Copy the data below, starting at the line that contains "Kenkätarvikkeet" and ending after the line that contains "NAILON CON LOGOTIPO DE LA FIRMA", and substitute "BANDOLERA" for "CROSSBODY" while keeping every other part the same. Give only those lines, without the pictures.

_ _ _ _ _ _ _

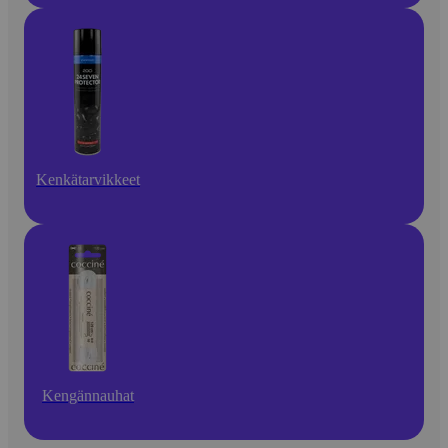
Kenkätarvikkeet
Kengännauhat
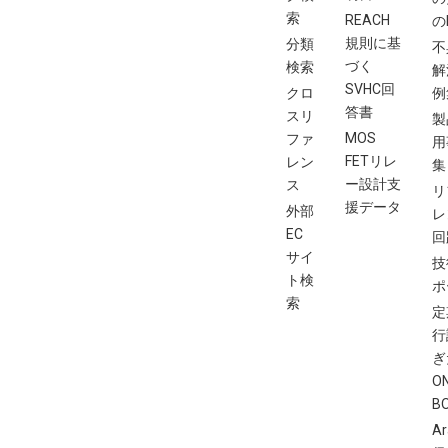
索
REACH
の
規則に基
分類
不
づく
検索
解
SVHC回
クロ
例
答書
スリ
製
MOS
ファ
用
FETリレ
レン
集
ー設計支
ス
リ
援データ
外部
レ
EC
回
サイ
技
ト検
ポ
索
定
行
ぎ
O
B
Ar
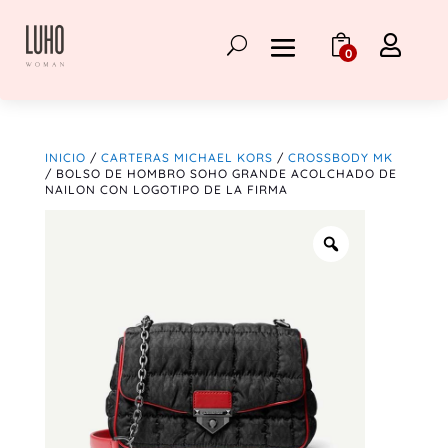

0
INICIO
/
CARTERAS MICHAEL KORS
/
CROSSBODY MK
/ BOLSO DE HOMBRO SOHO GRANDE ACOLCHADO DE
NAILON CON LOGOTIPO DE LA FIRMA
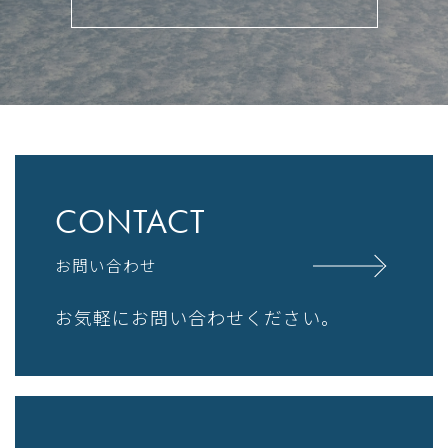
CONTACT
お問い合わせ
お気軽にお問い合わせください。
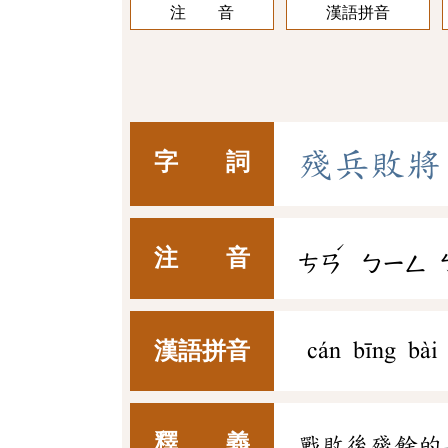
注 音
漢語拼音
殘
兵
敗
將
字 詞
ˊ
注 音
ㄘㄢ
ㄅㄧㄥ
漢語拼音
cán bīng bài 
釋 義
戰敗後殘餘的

_ _ _ _ _ _ _

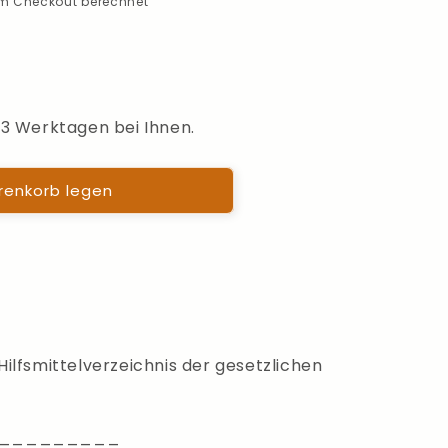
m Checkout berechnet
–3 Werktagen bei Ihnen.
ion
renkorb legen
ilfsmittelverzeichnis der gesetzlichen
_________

_ _ _ _ _ _ _

__Result__
Kenkätarvikkeet
Kengännauhat
索
REACH
の
規則に基
分類
不
づく
検索
解
SVHC回
クロ
例
答書
スリ
製
MOS
ファ
用
FETリレ
レン
集
ー設計支
ス
リ
援データ
外部
レ
EC
回
サイ
技
ト検
ポ
索
定
行
ぎ
O
B
Ar

0
INICIO
/
CARTERAS MICHAEL KORS
/
BANDOLERA MK
/ BOLSO DE HOMBRO SOHO GRANDE ACOLCHADO DE
NAILON CON LOGOTIPO DE LA FIRMA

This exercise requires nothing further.